C'est tard dans la soirée de mercredi que la commission des affaires sociales a examiné l'article 44 du projet de loi de financement de la Sécurité sociale (PLFSS) 2023, un de ceux qui fâchent la médecine de ville et inquiètent les établissements de santé.
Afin de renforcer la lutte contre la fraude, cette réforme permet aux caisses primaires de récupérer – auprès des médecins et infirmiers par exemple – des montants d'indus en extrapolant les résultats de contrôle, si un abus est détecté à partir d’un échantillon des factures émises par le professionnel de santé. Pour justifier cette nouvelle procédure de contrôle par extrapolation, le gouvernement fait valoir que l’Assurance-maladie ne peut pas matériellement vérifier toutes les factures et toutes les tarifications, surtout en présence de forts volumes d’activité.
Culpabilisant
Lors de l'examen du PLFSS en commission, des députés de tous les bords (LR, Nupes, RN, Renaissance) ont déposé pas moins de huit amendements de suppression de cet article, relayant l'inquiétude vive exprimée notamment par les syndicats de libéraux ou la Fédération de l'hospitalisation privée (FHP, cliniques).

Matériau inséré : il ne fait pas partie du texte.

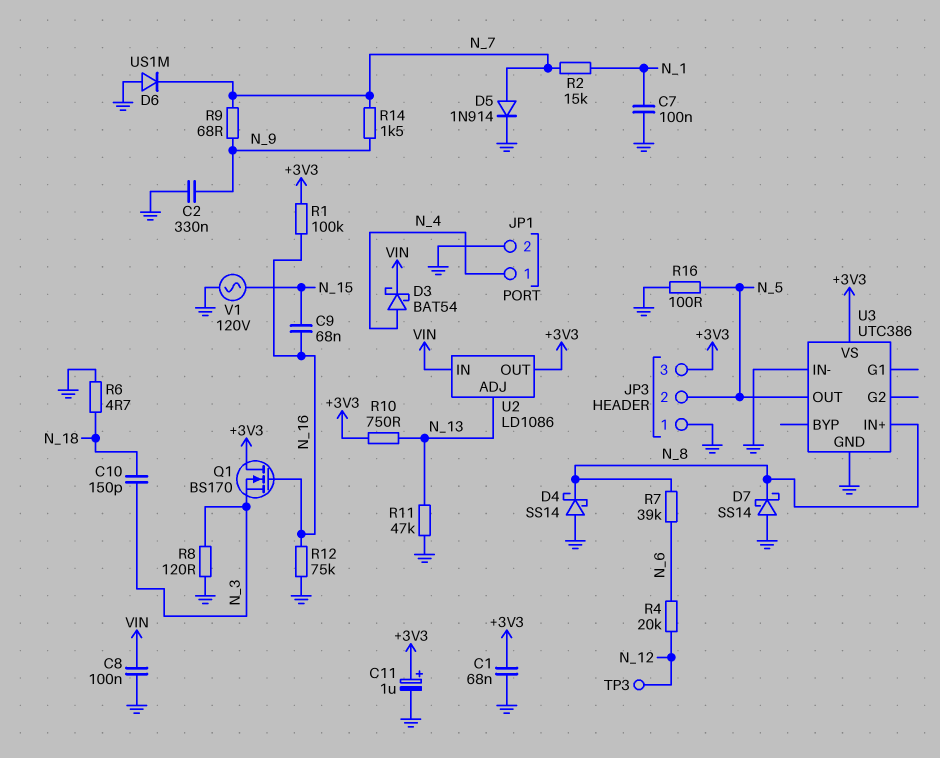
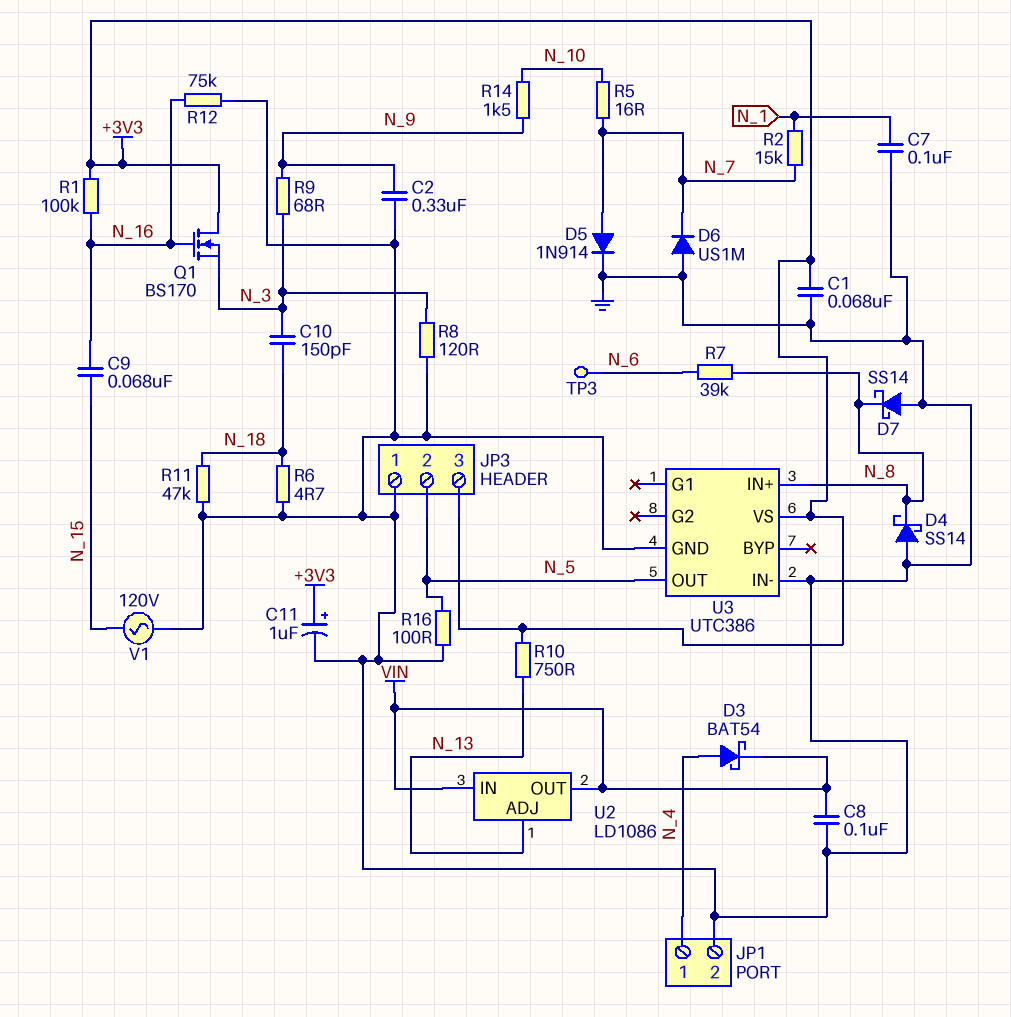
R4: 20k (N_6, N_12) -> none
R5: none -> 16 (N_7, N_10)
R9: 68 (N_7, N_9) -> 68 (N_3, N_9)
R11: 47k (GND, N_13) -> 47k (GND, N_18)
R14: 1.5k (N_7, N_9) -> 1.5k (N_9, N_10)
TP3: test point (N_12) -> test point (N_6)
U2 pin OUT: +3V3 -> VIN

Pour le député LR de Meurthe-et-Moselle, Thibault Bazin, « cet article n'est pas le bon » pour combattre la fraude sociale. Il crée « de facto une nouvelle procédure de sanction qui s'ajoute aux cinq autres procédures existantes de sanction en vigueur ». Or, cette méthode basée sur l'extrapolation « sera vécue comme culpabilisante, simplement parce que l’arsenal impressionnant qui existe déjà n’est pas utilisé à bon escient ». De surcroît, il redoute une multiplication des recours et des contentieux. « Oui à la lutte contre la fraude mais pas comme cela ! », a-t-il conclu.
Valletoux craint une procédure alourdie pour les hôpitaux
Pierre Dharréville (Nupes, Hauts-de-Seine) a estimé que cette disposition interroge « sur le plan du droit ». « Les sanctions qui vont être prises ne sont pas faites sur la base des faits établis mais sur une extrapolation d'un échantillon d'indus constatés, rappelle-t-il. En termes de droit, franchement cela ne tient pas la route. »
L'ancien président de la FHF, Frédéric Valletoux (Horizons) a observé de son côté que « cette procédure alourdira la charge bureaucratique des hôpitaux ». « C'est une construction étonnante qui ne va pas dans le sens de l'allègement des procédures, bien au contraire », a-t-il expliqué, jugeant « l'article bizarrement écrit et bizarrement pensé ». Plusieurs élus se sont inquiétés que l'on « inverse la charge de la preuve », en obligeant les professionnels à démontrer qu'ils n'ont pas fraudé sur l'ensemble de leur activité.
Malgré ces objections, Stéphanie Rist, rapporteure générale du PLFSS n'a pas vacillé. « Cette disposition ne cible pas les établissements de santé et il n'y aura pas de surcharge administrative pour les hôpitaux », a-t-elle certifié. Elle vise à « mieux outiller » les caisses maladie face aux irrégularités et aux fraudes, a-t-elle martelé, tout en conservant une procédure contradictoire. Selon la députée (Renaissance) du Loiret, l'application de cette procédure permettrait aux caisses primaires de récupérer cinq millions d'euros d'indus dès 2023. L'article 44 a donc été adopté en l'état.